Measurement and feed-forward correction of the fast phase noise of lasers

TL;DR

This paper introduces a fiber-based system for measuring and correcting fast phase noise in lasers, significantly improving their stability for quantum applications like Rydberg gates.

Contribution

It presents a novel, fully-fiberized method for real-time detection and feed-forward correction of rapid laser phase fluctuations, enhancing quantum operation fidelity.

Findings

Achieved measurement noise floor below 0.1 Hz$^{2}$/Hz.

Suppressed laser phase noise by over 20 dB in the 1-10 MHz range.

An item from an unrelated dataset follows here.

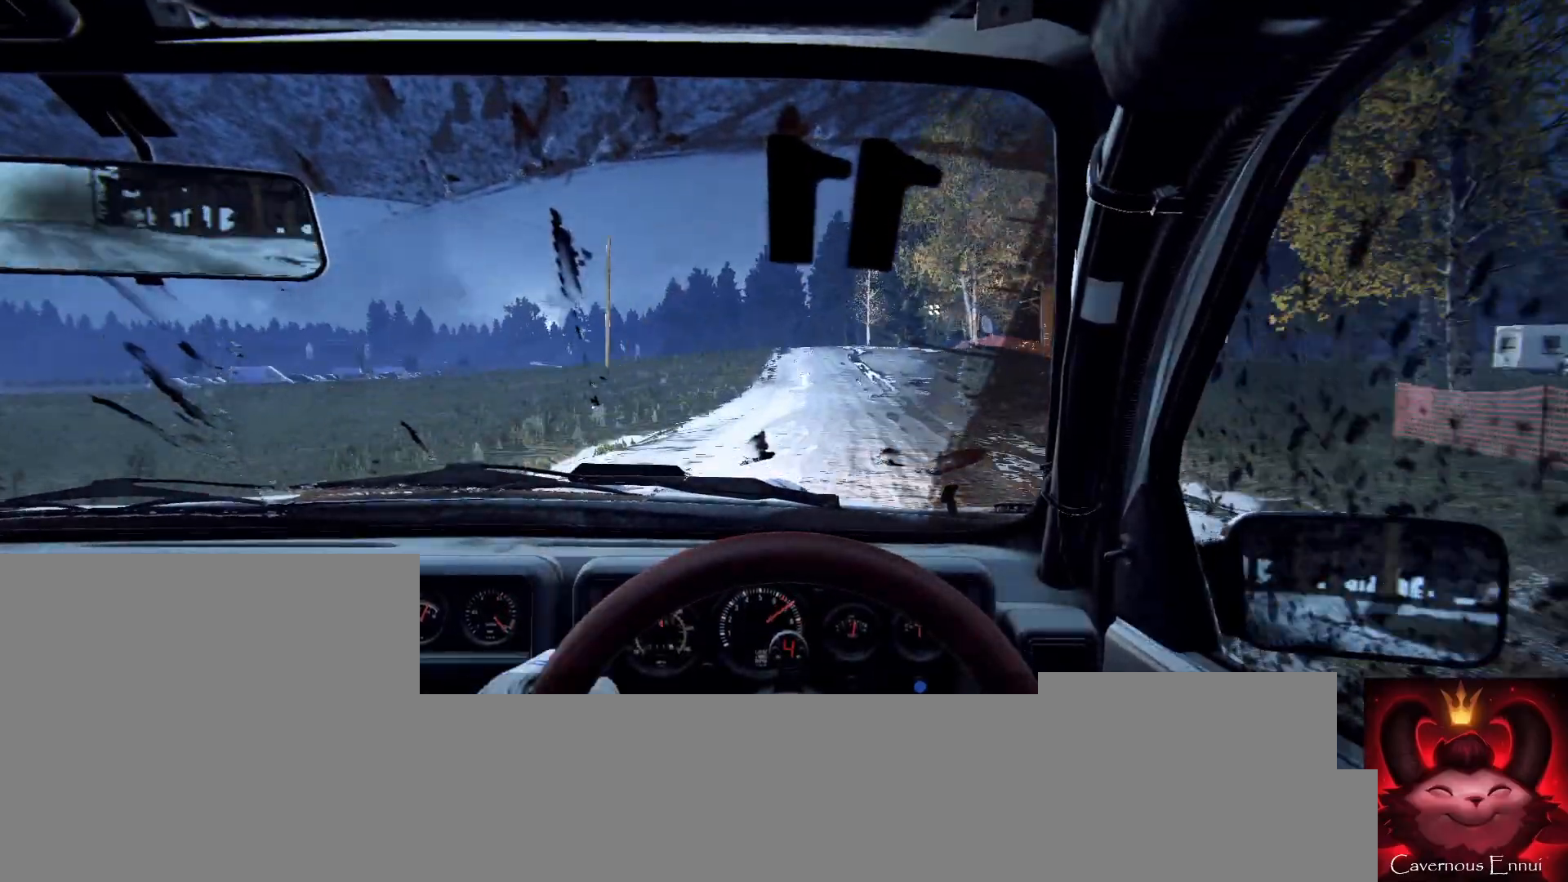
{"buttons": [], "left_stick": "center", "right_stick": "up", "events": [[367, "left_stick", "left"], [500, "left_stick", "center"]]}
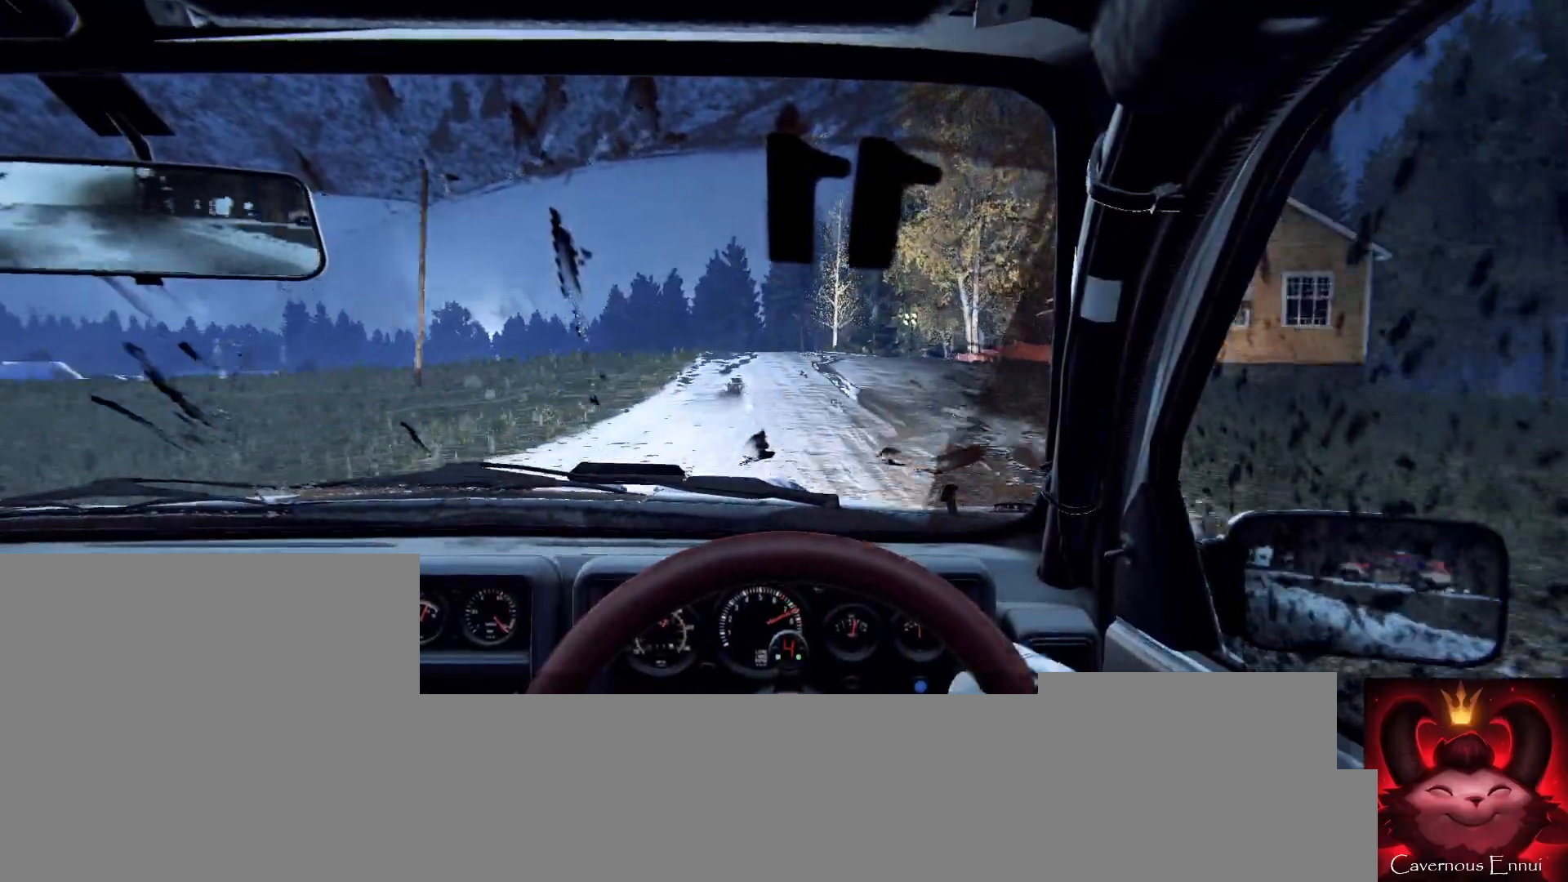
{"buttons": ["L2"], "left_stick": "center", "right_stick": "up", "events": [[133, "right_stick", "center"], [400, "right_stick", "up"], [500, "L2", "down"]]}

Improved quantum gate performance using stabilized lasers.

Abstract

Lasers are the workhorse of quantum engineering in the atomic-molecular-optic community. However, phase noise of the laser, which can be especially large in popular semiconductor-based lasers, can limit fidelity of operation. Here, we present a fully-fiberized instrument detecting and correcting the fast, sub-microsecond, phase fluctuations of lasers. We demonstrate a measurement noise floor of less than 0.1 Hz$^{2}$/Hz, and a noise suppression of more than 20 dB for Fourier frequencies in the 1 to 10 MHz region (reaching up to 30 dB at 3 MHz), where noise is critical for Rydberg-based quantum gates. Finally, we observe the improvement offered by this fast phase noise eater on a Raman transition driven by two such stabilized lasers. These measurement and correction techniques are important tools for high-fidelity manipulation of the excited electronic states of atoms and molecules.